President Carter: ‘I Hope My Legacy Will Be Peace’

Former President Jimmy Carter, speaking to a packed house at UT’s LBJ Auditorium Tuesday night, said he wants the United States to become a friendlier superpower and hopes that his own legacy will be peace.

“We are still the most powerful and influential country on earth,” Carter said, “but a superpower in my opinion ought to be characteristic of a nation that would emulate the highest ideals of a human being.”

In a conversation with LBJ Library and Museum director Mark Updegrove, the 39th president of the United States discussed his time in the White House, his post-presidency work with the Carter Center, and his thoughts on President Obama and the recent the turmoil in the Middle East.

Carter said that Obama handled Egypt the same way he would have, remaining loyal to Mubarak at first, so as not to send a message to other Middle Eastern allies that the United States will abandon them at the first signs of protest. He also praised Obama for doing the best he could in domestic affairs, given that none of Obama’s predecessors had to deal with such a polarized Congress, he said.
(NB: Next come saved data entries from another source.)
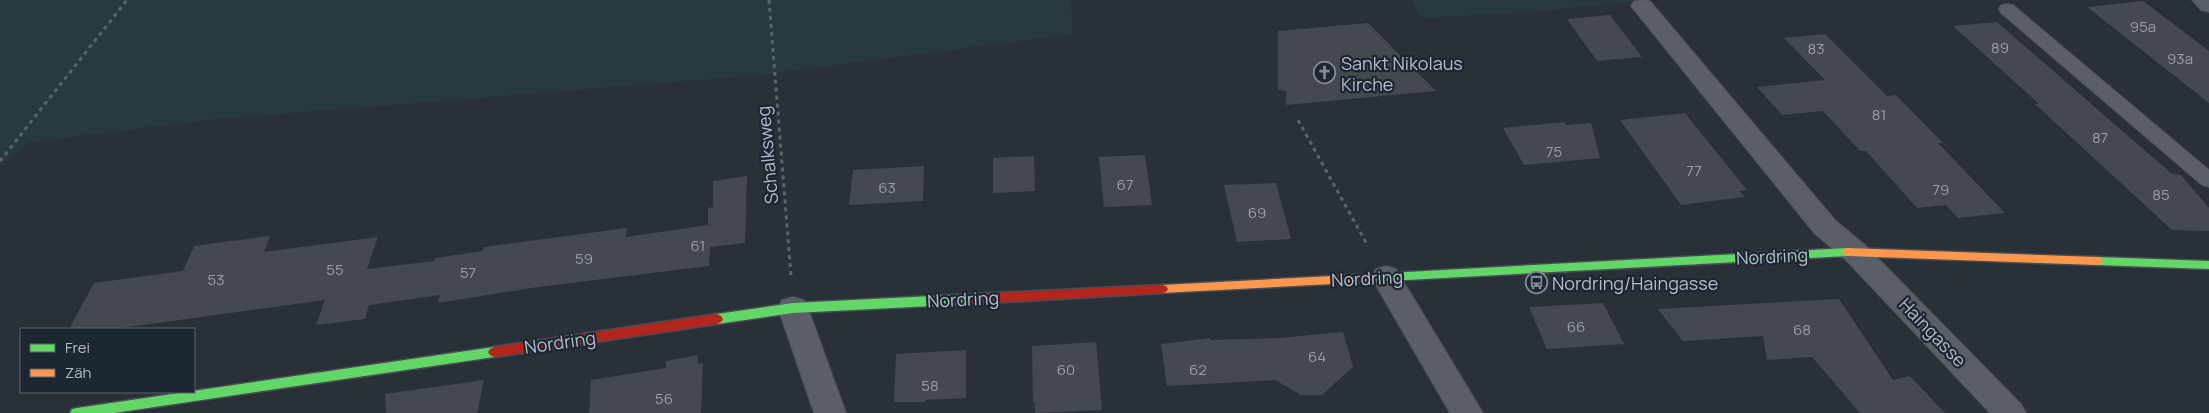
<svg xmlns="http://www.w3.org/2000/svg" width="2209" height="413" viewBox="0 0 2209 413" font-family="Manrope,sans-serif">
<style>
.green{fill:#273a3e}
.building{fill:#444950}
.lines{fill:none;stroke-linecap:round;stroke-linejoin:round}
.lane-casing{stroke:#484c53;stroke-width:2}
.street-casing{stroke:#484c53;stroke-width:2}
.fast-casing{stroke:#484c53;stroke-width:3}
.slow-casing{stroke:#484c53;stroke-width:3}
.jam-casing{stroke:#484c53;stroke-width:3}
.path{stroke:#5d636a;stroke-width:3;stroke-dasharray:4 4;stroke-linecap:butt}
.lane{fill:#5a5e66;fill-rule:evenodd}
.street{fill:#5a5e66;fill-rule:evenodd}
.fast{fill:#63d668;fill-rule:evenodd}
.slow{fill:#ff974d;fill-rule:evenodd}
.jam{fill:#b3261e;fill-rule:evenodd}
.labels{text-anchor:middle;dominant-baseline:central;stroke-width:4.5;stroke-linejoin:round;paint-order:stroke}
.number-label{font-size:15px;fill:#989fab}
.poi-label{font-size:18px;fill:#b4bcc9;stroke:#1d2633;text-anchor:start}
.street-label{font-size:18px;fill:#b4bcc9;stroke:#1d2633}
</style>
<rect width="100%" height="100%" fill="#2a3038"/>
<!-- green -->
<g class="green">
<polygon points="0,0 1071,0 1073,34 759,75 206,120 30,142 0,166"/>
<polygon points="1411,0 1652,0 1517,13 1422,18"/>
</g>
<!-- building -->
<g class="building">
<polygon points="2143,1 2209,51 2209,103 2087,7"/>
<polygon points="1610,15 1642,57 1597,61 1567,19"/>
<polygon points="1997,22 2172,174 2181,175 2209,208 2209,231 2172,230 2035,104 2039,104 1953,26"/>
<polygon points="1368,23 1436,91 1286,105 1286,91 1278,90 1278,31"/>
<polygon points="1825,34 1887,96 1896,95 1943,143 1938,143 2005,213 1958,218 1946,205 1917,208 1866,151 1860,151 1823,111 1782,115 1757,87 1825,80 1784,38"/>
<polygon points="1685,113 1747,190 1739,191 1745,197 1681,205 1620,120"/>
<polygon points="1564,122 1566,125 1591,123 1600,158 1524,165 1503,128"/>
<polygon points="1145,155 1152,205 1104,207 1099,157"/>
<polygon points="1034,156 1035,191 993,193 993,158"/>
<polygon points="924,166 923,201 849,205 853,170"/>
<polygon points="747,176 745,243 710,247 709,266 538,287 438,303 440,295 369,305 365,319 316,325 325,300 113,329 69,329 94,283 183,271 194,246 270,236 264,252 378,237 367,269 434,261 435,258 483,251 484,247 627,228 626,237 708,225 708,208 713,207 713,181"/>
<polygon points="1276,183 1291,239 1237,242 1224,185"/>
<polygon points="1839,299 1893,380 1910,376 1945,413 1860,413 1812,357 1767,360 1763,336 1683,341 1658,309"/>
<polygon points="1603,303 1624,344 1547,349 1529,307"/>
<polygon points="1343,332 1353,367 1322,395 1301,395 1275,380 1167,386 1161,344 1210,338 1210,340 1280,338"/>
<polygon points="1096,342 1102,410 1035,413 1035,403 1033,403 1032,346"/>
<polygon points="966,350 966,398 925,400 925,402 894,402 896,354"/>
<polygon points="698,355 698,364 703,363 701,413 589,413 591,380 666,368 666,361"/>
<polygon points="484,380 477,413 386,413 385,394"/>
</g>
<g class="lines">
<defs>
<polygon id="lane" points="2007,4 2013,5 2209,170 2209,187 2202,185 2001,13 1999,9 2001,5"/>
<g id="street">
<polygon points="1645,0 1650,1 1835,220 1865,245 2021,404 2026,413 1990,413 1845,259 1815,234 1631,6 1634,1"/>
<polygon points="2192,0 2209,0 2209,12 2201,10"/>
<polygon points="1386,266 1396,269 1483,413 1450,413 1371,277 1376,269"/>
<polygon points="793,297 804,300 808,308 846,413 814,413 778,308 782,300"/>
</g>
<g id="fast">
<polygon points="1848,248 1852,249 1854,252 1852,255 1848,256 1370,282 1366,281 1364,278 1366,275 1370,274"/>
<polygon points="2097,257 2209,261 2209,269 2097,265 2093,264 2091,261 2093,258"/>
<polygon points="972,294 976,296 978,299 976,302 972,304 793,313 717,324 713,322 711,319 713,316 717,314 793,303"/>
<polygon points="494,347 498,349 500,352 498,355 494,357 114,413 70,413 72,409 77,408"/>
</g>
<g id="slow">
<polygon points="1848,248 2097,257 2101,258 2103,261 2101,264 2097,265 1848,256 1844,255 1842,252 1844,249"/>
<polygon points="1370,274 1374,275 1376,278 1374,281 1370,282 1162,293 1158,292 1156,289 1158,286 1162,285"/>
</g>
<g id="jam">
<polygon points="1162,285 1166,286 1168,289 1166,292 1162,293 972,304 968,302 966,299 968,296 972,294"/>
<polygon points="717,314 721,316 723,319 721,322 717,324 494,357 490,355 488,352 490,349 494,347"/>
</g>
</defs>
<!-- lane casing -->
<use href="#lane" class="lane-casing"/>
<!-- street casing -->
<use href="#street" class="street-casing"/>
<!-- fast casing -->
<use href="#fast" class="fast-casing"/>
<!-- slow casing -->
<use href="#slow" class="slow-casing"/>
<!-- jam casing -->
<use href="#jam" class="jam-casing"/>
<!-- path -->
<g class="path">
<polyline points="769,0 791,276"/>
<polyline points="1298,120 1368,246"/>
<polyline points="0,161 127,0"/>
</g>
<!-- lane -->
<use href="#lane" class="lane"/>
<!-- street -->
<use href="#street" class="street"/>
<!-- fast -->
<use href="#fast" class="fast"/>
<!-- slow -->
<use href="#slow" class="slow"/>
<!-- jam -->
<use href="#jam" class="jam"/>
</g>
<!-- icons -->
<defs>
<symbol id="church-ring" viewBox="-11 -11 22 22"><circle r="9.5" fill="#1d2633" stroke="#848b96" stroke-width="1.5"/><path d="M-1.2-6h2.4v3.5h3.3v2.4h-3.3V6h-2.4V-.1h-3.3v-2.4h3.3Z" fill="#848b96"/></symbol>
<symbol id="bus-ring" viewBox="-11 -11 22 22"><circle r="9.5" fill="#1d2633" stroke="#848b96" stroke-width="1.5"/><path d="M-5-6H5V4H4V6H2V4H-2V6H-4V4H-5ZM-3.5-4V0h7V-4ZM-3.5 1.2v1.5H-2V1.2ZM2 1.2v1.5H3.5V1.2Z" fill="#848b96"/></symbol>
</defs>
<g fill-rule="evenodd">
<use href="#church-ring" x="1312" y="60" width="25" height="25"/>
<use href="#bus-ring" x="1524" y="270" width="25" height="25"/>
</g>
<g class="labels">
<!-- number labels -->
<g class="number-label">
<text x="2143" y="26">95a</text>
<text x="2000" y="47">89</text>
<text x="1816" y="48">83</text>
<text x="2180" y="58">93a</text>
<text x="1879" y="114">81</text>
<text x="2100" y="137">87</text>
<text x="1554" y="151">75</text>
<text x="1694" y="170">77</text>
<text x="1125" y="184">67</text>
<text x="887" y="187">63</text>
<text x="1941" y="189">79</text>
<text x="2161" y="194">85</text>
<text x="1257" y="212">69</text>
<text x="698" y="245">61</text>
<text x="584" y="258">59</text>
<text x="335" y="269">55</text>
<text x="468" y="272">57</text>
<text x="216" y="279">53</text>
<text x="1576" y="326">66</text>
<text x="1802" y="329">68</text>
<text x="1317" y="356">64</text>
<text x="1066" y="369">60</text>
<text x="1198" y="369">62</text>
<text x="930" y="385">58</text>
<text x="664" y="398">56</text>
</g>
<!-- poi labels -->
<g class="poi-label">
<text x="1341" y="63">Sankt Nikolaus<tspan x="1341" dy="21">Kirche</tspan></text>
<text x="1552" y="283">Nordring/Haingasse</text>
</g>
<!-- street labels -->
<g class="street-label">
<text transform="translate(767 155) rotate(-95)">Schalksweg</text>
<text transform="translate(1772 256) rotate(-3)">Nordring</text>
<text transform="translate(1367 278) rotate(-3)">Nordring</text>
<text transform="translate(963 299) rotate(-3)">Nordring</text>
<text transform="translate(1933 332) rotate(46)">Haingasse</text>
<text transform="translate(560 342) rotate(-8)">Nordring</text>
</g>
</g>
<!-- legend -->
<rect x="20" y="328" width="175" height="65" fill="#1d2633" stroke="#59626f"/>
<rect x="30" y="344" width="25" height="8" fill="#63d668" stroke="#59626f"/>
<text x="65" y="353" font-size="15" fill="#b4bcc9">Frei</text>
<rect x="30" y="369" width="25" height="8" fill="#ff974d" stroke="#59626f"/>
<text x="65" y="378" font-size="15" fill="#b4bcc9">Zäh</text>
</svg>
He also defended his own legislative achievements as president, saying no president in the last 50 years was more successful in Congress than he was, except Lyndon Johnson. He listed maintaining peace and trying to bring it to other countries as points of pride.

“My proudest accomplishment was that I never dropped a bomb, fired a bullet, or launched a missile while I was president,” Carter said.

The Carter Center has allowed him to continue that legacy, facilitating 82 elections in troubled countries, most recently in Sudan. Their next election project, Carter said, will most likely be Egypt.

Carter spoke to an audience of nearly 1,000, about half students, as part of the Harry Middleton Lecture Series. Lady Bird Johnson founded the lecture series in 1994 in honor of Middleton, who served in the LBJ administration and as director of the LBJ library for 30 years. Like admission to the library, the lectures are always free of charge.